O resultado disso é que os pais não sabem o que fazer com o pequeno déspota que tem dentro de casa. Filhos criados dentro dessa mentalidade transformam-se em tiranos dos próprios pais. Na verdade quem manda na família são eles, pois tudo é feito para atender suas menores necessidades. O necessário diálogo franco e aberto entre pais e filhos transforma-se em monólogo, pois o filho diz “eu quero” e todos correm para atendê-lo. Estabelecer limites é cercear a liberdade da criança e os traumas advindos disso são imensos, foi o que aprenderam. E deixam que a criança cresça ao sabor das influências da escola, da televisão e de suas próprias tendências que nem sempre são tão saudáveis.

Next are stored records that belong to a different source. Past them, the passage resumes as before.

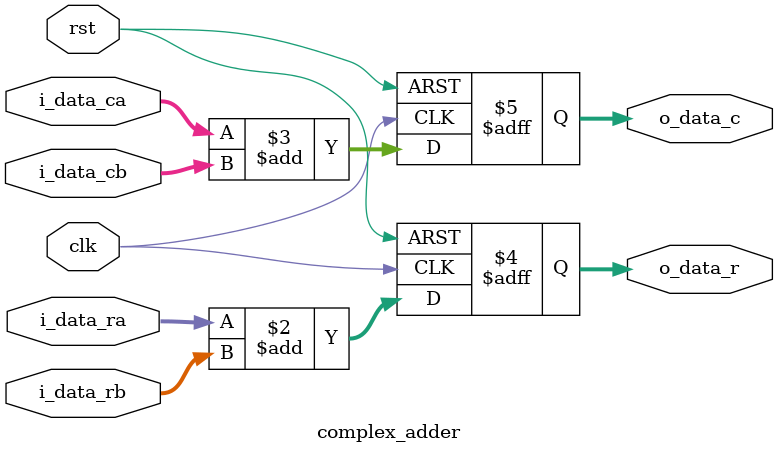
<source format=v>
`timescale 1ns / 1ps
module complex_adder(
	input wire clk,
	input wire rst,
	input wire [15:0] i_data_ra, //twiddle factor
	input wire [15:0] i_data_ca, //twiddle factor
	input wire [15:0] i_data_rb,
	input wire [15:0] i_data_cb,
	output reg [15:0] o_data_r,
	output reg [15:0] o_data_c
    );
	
	always @ (posedge clk, posedge rst)
		if(rst) begin
			o_data_r <= 0;
			o_data_c <= 0;
		end
		else begin
			o_data_r <= i_data_ra + i_data_rb;
			o_data_c <= i_data_ca + i_data_cb;
		end


endmodule

</source>
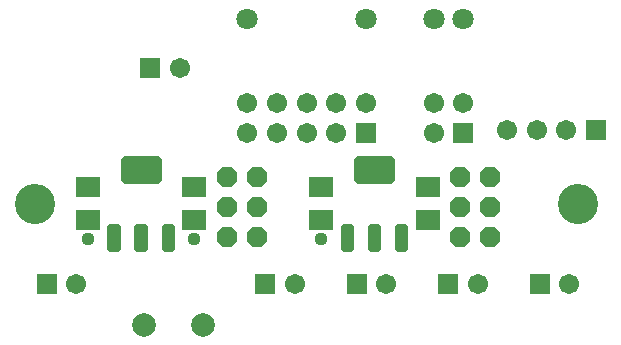
<source format=gbr>
G04 EAGLE Gerber RS-274X export*
G75*
%MOMM*%
%FSLAX34Y34*%
%LPD*%
%INSoldermask Top*%
%IPPOS*%
%AMOC8*
5,1,8,0,0,1.08239X$1,22.5*%
G01*
%ADD10C,3.403200*%
%ADD11R,1.711200X1.711200*%
%ADD12C,1.711200*%
%ADD13C,1.803200*%
%ADD14C,0.691919*%
%ADD15C,0.847150*%
%ADD16R,2.003200X1.803200*%
%ADD17P,1.869504X8X292.500000*%
%ADD18C,2.003200*%
%ADD19C,1.109600*%


D10*
X230000Y145000D03*
X-230000Y145000D03*
D11*
X50000Y205000D03*
D12*
X25000Y205000D03*
X0Y205000D03*
X-25000Y205000D03*
X-50000Y205000D03*
X50000Y230000D03*
X25000Y230000D03*
X0Y230000D03*
X-25000Y230000D03*
X-50000Y230000D03*
D13*
X-50000Y301800D03*
X50000Y301800D03*
D11*
X-35000Y77500D03*
D12*
X-10000Y77500D03*
D11*
X120000Y77500D03*
D12*
X145000Y77500D03*
D11*
X42500Y77500D03*
D12*
X67500Y77500D03*
D11*
X197500Y77500D03*
D12*
X222500Y77500D03*
D14*
X-165307Y107693D02*
X-165307Y124307D01*
X-160693Y124307D01*
X-160693Y107693D01*
X-165307Y107693D01*
X-165307Y114266D02*
X-160693Y114266D01*
X-160693Y120839D02*
X-165307Y120839D01*
X-142307Y124307D02*
X-142307Y107693D01*
X-142307Y124307D02*
X-137693Y124307D01*
X-137693Y107693D01*
X-142307Y107693D01*
X-142307Y114266D02*
X-137693Y114266D01*
X-137693Y120839D02*
X-142307Y120839D01*
X-119307Y124307D02*
X-119307Y107693D01*
X-119307Y124307D02*
X-114693Y124307D01*
X-114693Y107693D01*
X-119307Y107693D01*
X-119307Y114266D02*
X-114693Y114266D01*
X-114693Y120839D02*
X-119307Y120839D01*
D15*
X-126970Y166470D02*
X-126970Y181530D01*
X-126970Y166470D02*
X-153030Y166470D01*
X-153030Y181530D01*
X-126970Y181530D01*
X-126970Y174518D02*
X-153030Y174518D01*
D14*
X32193Y124307D02*
X32193Y107693D01*
X32193Y124307D02*
X36807Y124307D01*
X36807Y107693D01*
X32193Y107693D01*
X32193Y114266D02*
X36807Y114266D01*
X36807Y120839D02*
X32193Y120839D01*
X55193Y124307D02*
X55193Y107693D01*
X55193Y124307D02*
X59807Y124307D01*
X59807Y107693D01*
X55193Y107693D01*
X55193Y114266D02*
X59807Y114266D01*
X59807Y120839D02*
X55193Y120839D01*
X78193Y124307D02*
X78193Y107693D01*
X78193Y124307D02*
X82807Y124307D01*
X82807Y107693D01*
X78193Y107693D01*
X78193Y114266D02*
X82807Y114266D01*
X82807Y120839D02*
X78193Y120839D01*
D15*
X70530Y166470D02*
X70530Y181530D01*
X70530Y166470D02*
X44470Y166470D01*
X44470Y181530D01*
X70530Y181530D01*
X70530Y174518D02*
X44470Y174518D01*
D16*
X-95000Y131000D03*
X-95000Y159000D03*
X102500Y131000D03*
X102500Y159000D03*
X-185000Y131000D03*
X-185000Y159000D03*
X12500Y131000D03*
X12500Y159000D03*
D17*
X-67700Y167900D03*
X-42300Y167900D03*
X-67700Y142500D03*
X-42300Y142500D03*
X-67700Y117100D03*
X-42300Y117100D03*
X129800Y167900D03*
X155200Y167900D03*
X129800Y142500D03*
X155200Y142500D03*
X129800Y117100D03*
X155200Y117100D03*
D11*
X245000Y207500D03*
D12*
X220000Y207500D03*
X195000Y207500D03*
X170000Y207500D03*
D11*
X132500Y205000D03*
D12*
X107500Y205000D03*
X132500Y230000D03*
X107500Y230000D03*
D13*
X107500Y301800D03*
X132500Y301800D03*
D11*
X-132500Y260000D03*
D12*
X-107500Y260000D03*
D11*
X-220000Y77500D03*
D12*
X-195000Y77500D03*
D18*
X-87500Y42500D03*
X-137500Y42500D03*
D19*
X-95000Y115000D03*
X12500Y115000D03*
X-185000Y115000D03*
M02*

</source>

É preciso que se reflita sobre essa grave questão. O que os americanos descobriram agora, depois de décadas de estímulo a essa teoria perniciosa, o bom senso já nos falava desde sempre. Aprenderam com a triste experiência que vivenciam agora, quando uma geração de jovens fortes, saudáveis, ricos e inteligentes dão sinais de que alguma coisa de muito grave acontece naquela sociedade. É a lei de causa e efeito agindo, inexorável. São os frutos podres de uma semeadura ruim. Sem valorizar o lado moral na formação do ser, vêem-se agora às voltas com uma ou duas gerações perdidas, sem rumo, sem solução. Resta saber o que fazer com essas pobres criaturas que afinal nada mais são do que vítimas de teorias estapafúrdias, elaboradas por mentes desequilibradas, que por sua vez são estimuladas pelo mundo espiritual inferior que age estabelecendo o caos, a desordem e a libertinagem. Tudo, enfim, o que é contrário à ordem, normas, disciplina e equilíbrio.

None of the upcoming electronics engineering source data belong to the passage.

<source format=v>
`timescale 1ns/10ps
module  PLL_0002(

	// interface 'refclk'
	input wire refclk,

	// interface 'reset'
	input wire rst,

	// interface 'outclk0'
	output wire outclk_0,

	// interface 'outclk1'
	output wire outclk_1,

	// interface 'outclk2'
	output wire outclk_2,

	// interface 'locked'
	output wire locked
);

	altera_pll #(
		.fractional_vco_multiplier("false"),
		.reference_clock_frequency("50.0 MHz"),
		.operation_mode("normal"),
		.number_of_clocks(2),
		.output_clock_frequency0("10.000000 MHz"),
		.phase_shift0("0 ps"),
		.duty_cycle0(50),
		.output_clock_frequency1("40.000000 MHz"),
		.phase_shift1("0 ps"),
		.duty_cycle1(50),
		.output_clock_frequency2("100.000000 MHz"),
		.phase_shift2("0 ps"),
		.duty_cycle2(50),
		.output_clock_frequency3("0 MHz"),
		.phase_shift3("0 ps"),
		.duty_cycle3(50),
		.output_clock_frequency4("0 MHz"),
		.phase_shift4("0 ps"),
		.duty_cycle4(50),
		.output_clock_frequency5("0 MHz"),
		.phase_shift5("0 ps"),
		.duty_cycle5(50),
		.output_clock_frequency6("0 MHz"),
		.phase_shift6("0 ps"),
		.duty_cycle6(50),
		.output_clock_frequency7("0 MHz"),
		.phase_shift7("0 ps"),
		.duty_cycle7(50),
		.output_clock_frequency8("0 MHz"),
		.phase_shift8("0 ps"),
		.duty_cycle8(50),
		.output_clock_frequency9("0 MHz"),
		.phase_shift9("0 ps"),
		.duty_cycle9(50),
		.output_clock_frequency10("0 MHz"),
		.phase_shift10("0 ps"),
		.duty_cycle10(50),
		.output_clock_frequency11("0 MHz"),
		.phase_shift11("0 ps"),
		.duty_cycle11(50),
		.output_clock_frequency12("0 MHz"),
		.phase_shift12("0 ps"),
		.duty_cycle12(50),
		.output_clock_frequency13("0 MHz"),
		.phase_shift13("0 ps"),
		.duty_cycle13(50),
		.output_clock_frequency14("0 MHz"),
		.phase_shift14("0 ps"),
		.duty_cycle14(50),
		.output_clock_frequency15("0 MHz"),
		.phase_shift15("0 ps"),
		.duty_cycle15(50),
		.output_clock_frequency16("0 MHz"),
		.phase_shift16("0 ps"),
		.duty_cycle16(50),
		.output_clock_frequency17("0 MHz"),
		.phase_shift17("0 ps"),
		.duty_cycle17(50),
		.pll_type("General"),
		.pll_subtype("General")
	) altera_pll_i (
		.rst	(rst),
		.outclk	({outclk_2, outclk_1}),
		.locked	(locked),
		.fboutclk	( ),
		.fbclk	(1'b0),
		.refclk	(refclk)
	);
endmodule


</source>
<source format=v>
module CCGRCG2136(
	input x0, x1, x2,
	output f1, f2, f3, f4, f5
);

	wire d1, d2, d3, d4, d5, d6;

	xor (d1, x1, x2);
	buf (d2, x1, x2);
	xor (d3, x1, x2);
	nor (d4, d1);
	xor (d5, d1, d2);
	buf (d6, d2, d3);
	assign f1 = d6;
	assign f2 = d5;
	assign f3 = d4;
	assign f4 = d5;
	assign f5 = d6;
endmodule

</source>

A Doutrina Espírita tem um papel importante nesse contexto, quando veio para confundir os orgulhosos e glorificar os justos, no dizer do Espírito de Verdade. Esclarece a criatura sobre pontos fundamentais de sua vida de Espírito imortal, retirando-o do mundo de ignorância em que vive. Porém, infelizmente, em nosso movimento, vemos resquícios dessa mesma doutrina de pseudo-liberdade. São os falsos liberais que vêm a público tudo explicar, dentro de sua ótica vesga. Estimulam a vaidade, a egolatria, as teorias esdrúxulas de auto-ajuda, o orgulho disfarçado de altruísmo. Classificam de retrógrados conservadores, cerceadores da liberdade, os que se posicionam de maneira mais séria diante da vida. Em vez de instruir as pessoas no sentido de vencer suas dificuldades, estimulam cada vez mais o erro quando dizem que ninguém têm o direito de ditar normas a ninguém. Como todo mundo é igual, todos ficam do mesmo jeito, morrem do mesmo jeito e sofrem também do mesmo jeito. É mesmo a doutrina do deixa como está para ver como fica.

Por fim, é meditar sobre uma frase dos Espíritos superiores, encontrada em O Livro dos Espíritos, questão 647, falando da máxima de amor ao próximo deixada por Jesus: “Certamente essa máxima encerra todos os deveres dos homens entre si, mas é necessário mostra-lhes a aplicação, pois do contrário podem negligenciá-la, como já o fazem hoje. Aliás, a lei natural compreende todas as circunstâncias da vida e essa máxima se refere apenas a um dos seus aspectos. Os homens precisam de regras precisas. Os preceitos gerais e muito vagos deixam muitas portas abertas à interpretação”.

Sigamos, pois, com a responsabilidade de encarar a vida com a seriedade devida, deixando de lado as falsas concepções de pseudo-cientistas do comportamento humano, que semeiam idéias que vêm do mundo invisível, de mentes dos que têm a maléfica intenção de glorificar os orgulhosos e confundir os justos. E viva a disciplina!